A stupire i visitatori dell'esposizione della Mole non è solo l'estetica affascinate che rimarrà negli annali del design automobilistico per la perfetta combinazione tra eleganza e impronta sportiva, ma pure la meccanica corsaiola. La base della A6 GCS-53 rimane quella delle barchette da competizione con telaio tubolare con longheroni e traverse, sospensioni anteriori a ruote indipendenti e molle elicoidali e ponte posteriore rigido con balestre longitudinali coadiuvate dalla presenza degli ammortizzatori idraulici. Lo sterzo è a cremagliera, i freni a tamburo con comando idraulico. A muoverla è il motore aspirato 6 cilindri in linea da 1986 cc con tre carburatori Weber, lubrificazione forzata con pompe di mandata e recupero e accensione doppia con due magneti. Un'unità abbinata alla trazione posteriore e al cambio a 4 velocità capace di erogare 170 CV Sae e di spingere l'A6 fino ai 235 km/h grazie anche alla massa a vuoto limitata a 740 kg.
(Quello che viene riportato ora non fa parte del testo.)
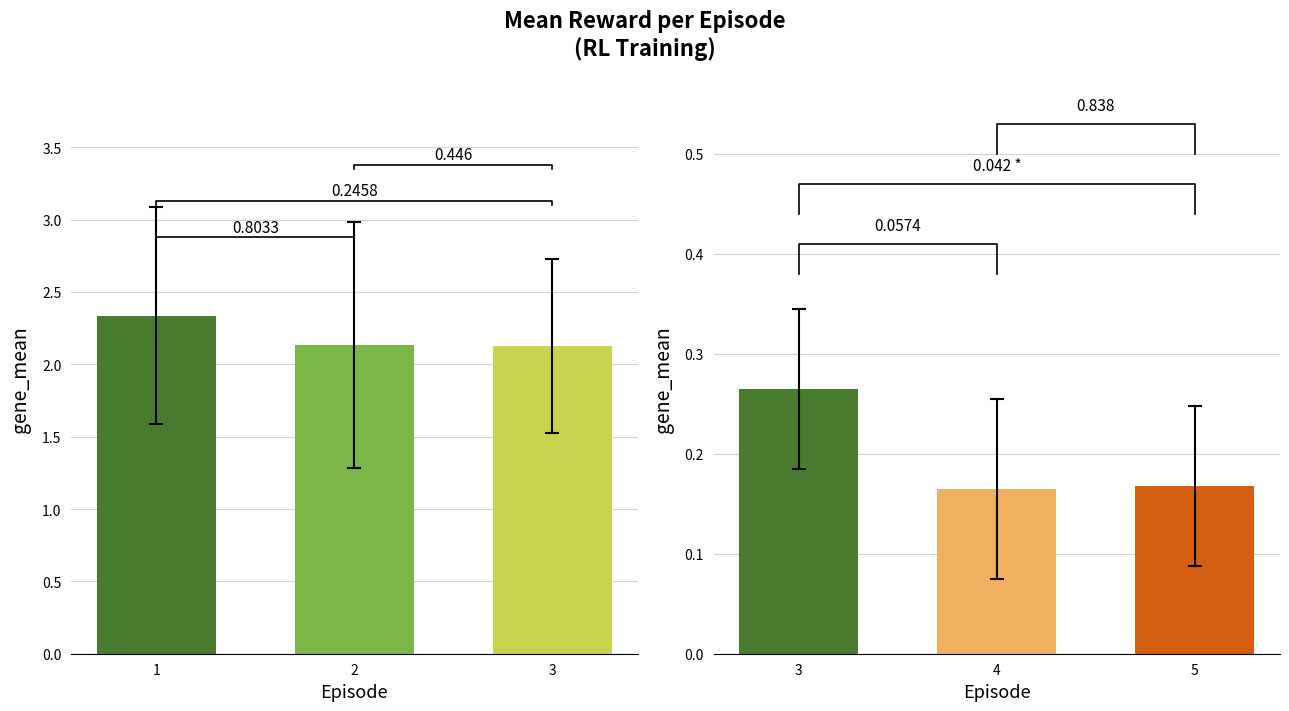

What is the average value of the Reward series?

2.2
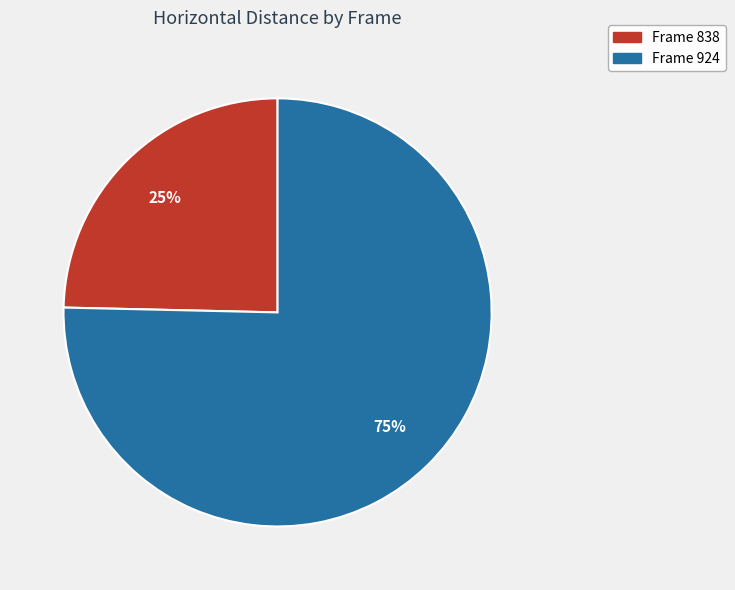

Is there any slice that represents more than half of the pie?

Yes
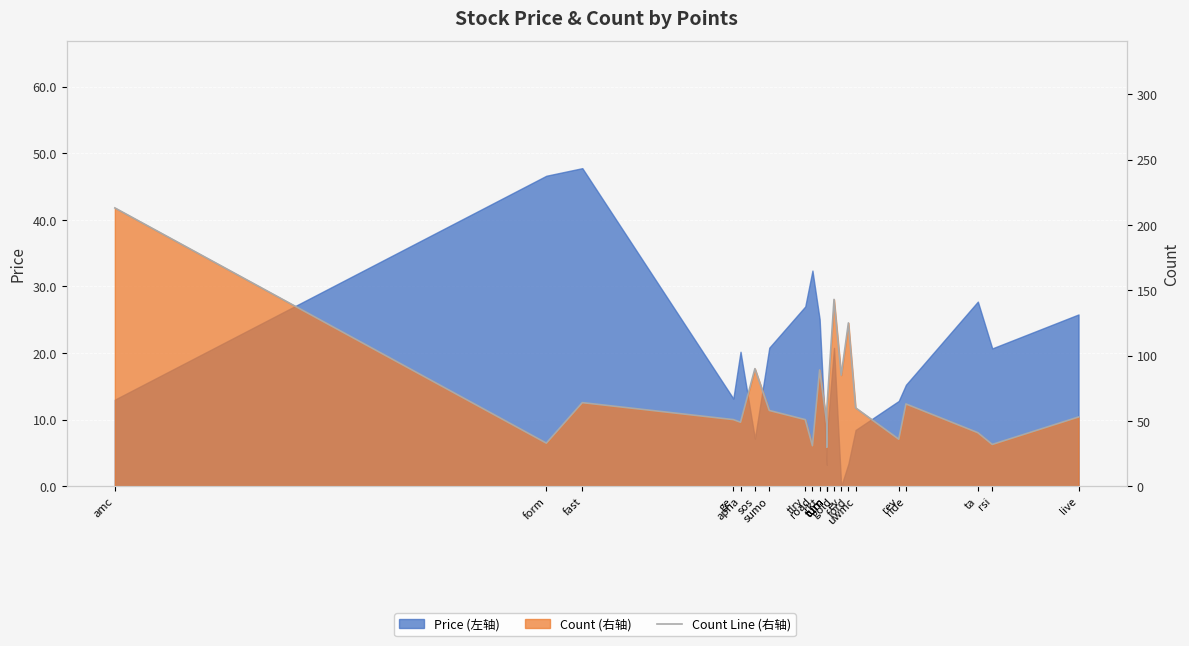

At which category does the data reach its first local valley?

form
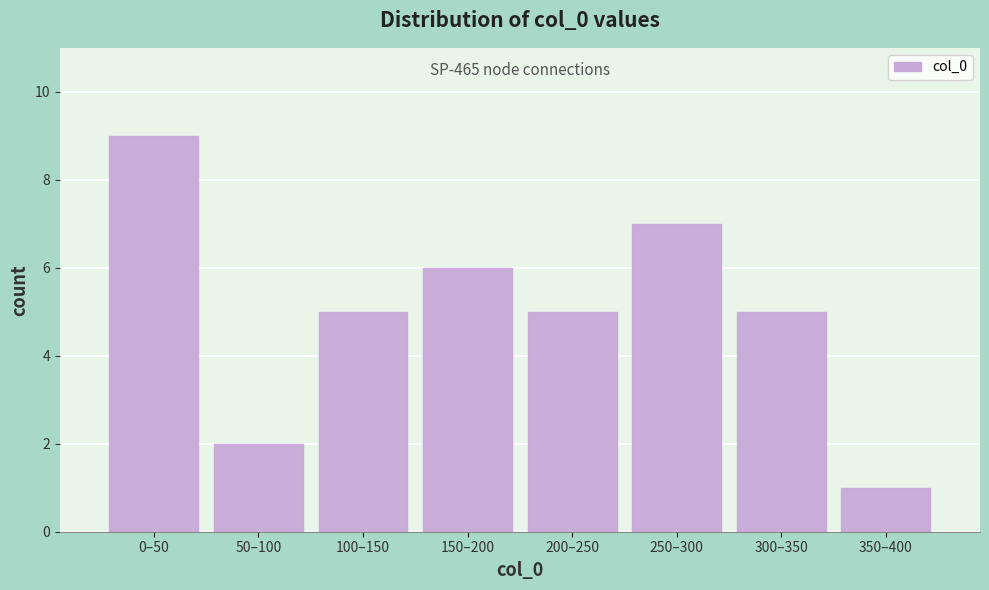

Reading left to right, transcribe all the data shown in this chart.

9	2	5	6	5	7	5	1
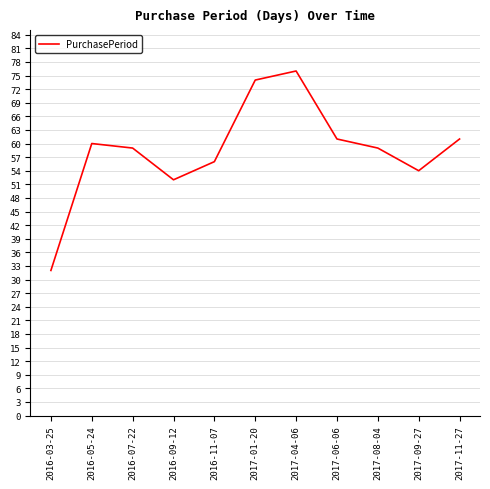

What is the minimum value shown in the chart?

32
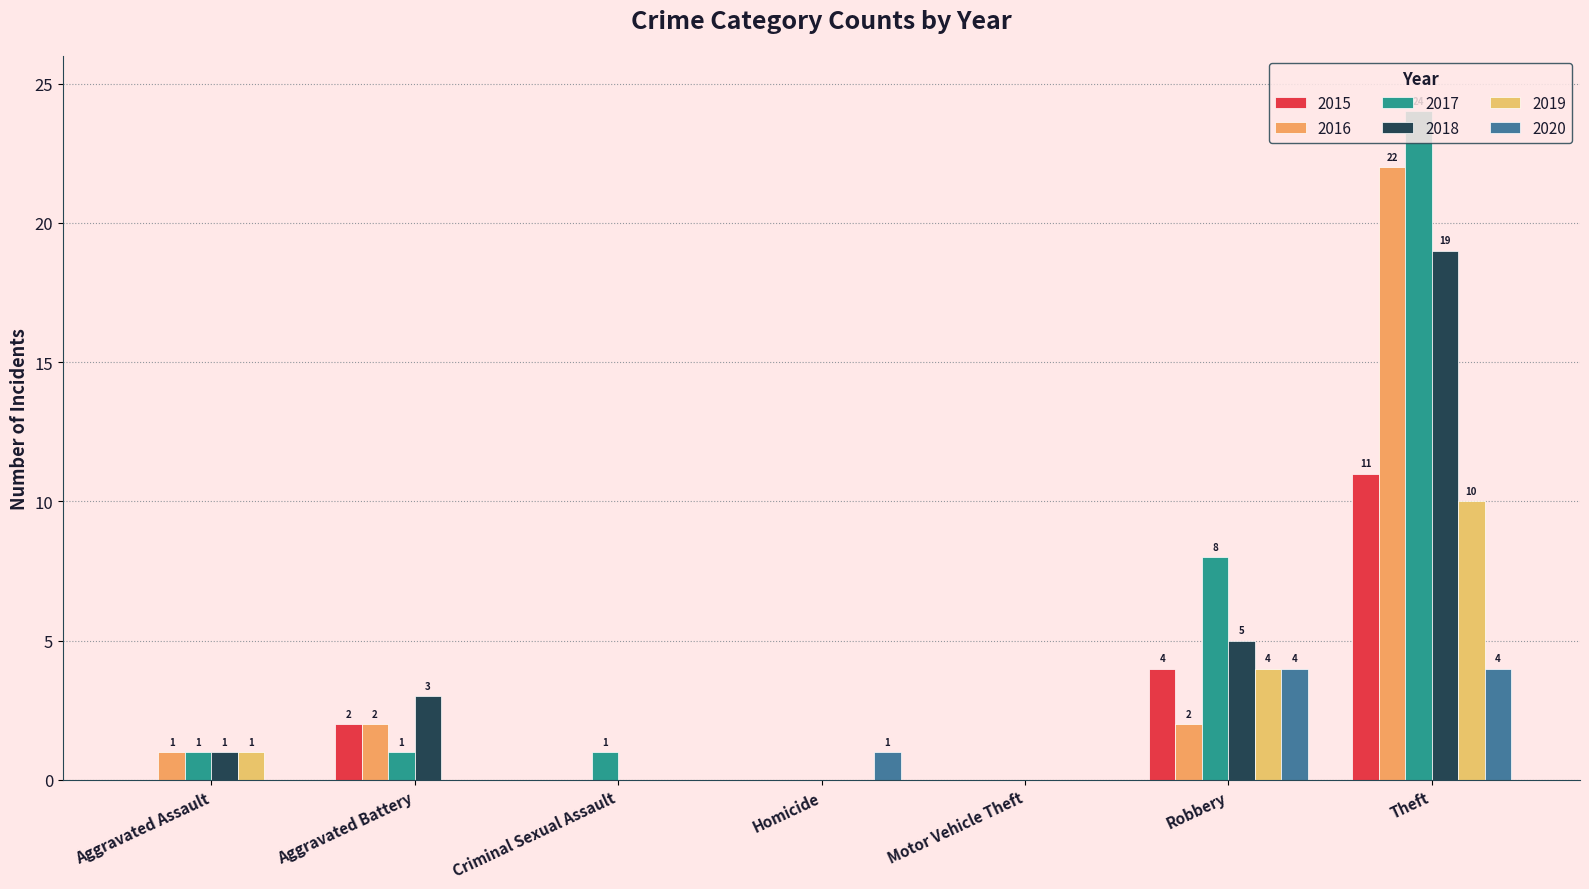

What is the value of the 2018 bar at the 7th from the left?

19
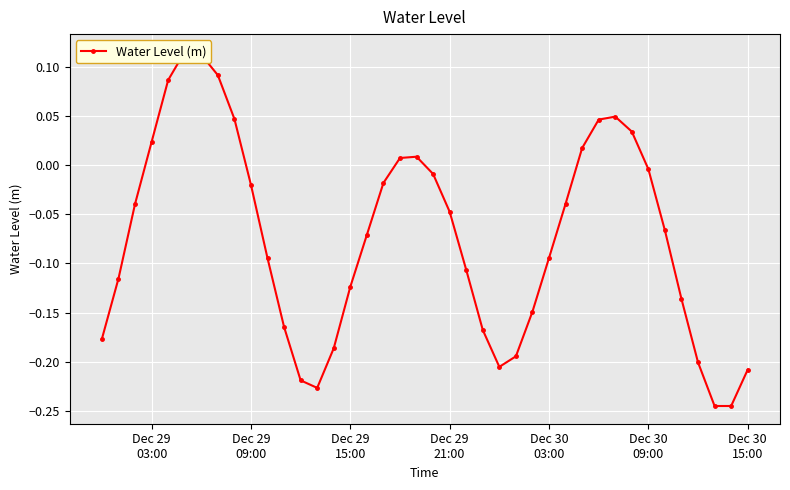

How many data points are less than 0?

28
QUATTRO ESEMPLARI SFORTUNATI

Dei sei telai giunti a Torino soltanto quattro si tramutano in A6GCS/53, con la prima (telaio 2056) di colore rosso venduta al più acceso promotore della berlinetta, il conte Gravina. Un esemplare che ha vita breve dato che lo stesso nobile la danneggia seriamente con un'uscita di strada al Giro di Sicilia del 1954 che lo costringe a restituire il rottame a Modena. La seconda (telaio 2057) con carrozzeria blu scuro e tetto azzurro si aggiudica il Concorso internazionale di eleganza di Roma per poi essere utilizzata al Giro dell'Umbria da Piero Palmieri, che conclude settimo lamentandosi del caldo eccessivo dell'abitacolo sotto il solo di giugno. L'esito è che la carrozzeria Pinin è rimossa, ma conservata, a favore di una più ariosa variante barchetta. Non hanno maggiore fortuna gli altri due esemplari. Quella con telaio 2059 di colore rosso con striscia centrale bianca è esposta al Salone di Parigi prima di essere affidata al conte Alberto Magi Diligenti che l'abbandona dopo la deludente Mille Miglia del 1955 dove si classifica al 109° posto. La quarta (telaio 2060), dipinta di rosso con banda blu, ha vita breve prima di assumere le sembianze di una spider.

IL RITORNO ALLO SPLENDORE

La rivincita della Maserati A6GCS/53 arriva con il tempo grazie alla passione di alcuni collezionisti ed estimatori del marchio del Tridente. Tra questi Alessandro De Tomaso che, preso il controllo della Maserati negli anni Settanta, dà l'ordine all'artigiano Onofrio Capanna di Modena di ripristinare il rottame dell'auto del conte Gravina abbandonato nei capannoni di Maserati da decenni. Un altro esemplare è tornato a risplendere ed ora fa parte della preziosa collezione del Museo Panini, mentre le altre due sono di proprietà di privati, uno dei quali americano. Ai quattro modelli originali nel tempo si sono aggiunti altri esemplari (si narra di due o tre auto) costruiti da aziende specializzate nella produzione di repliche.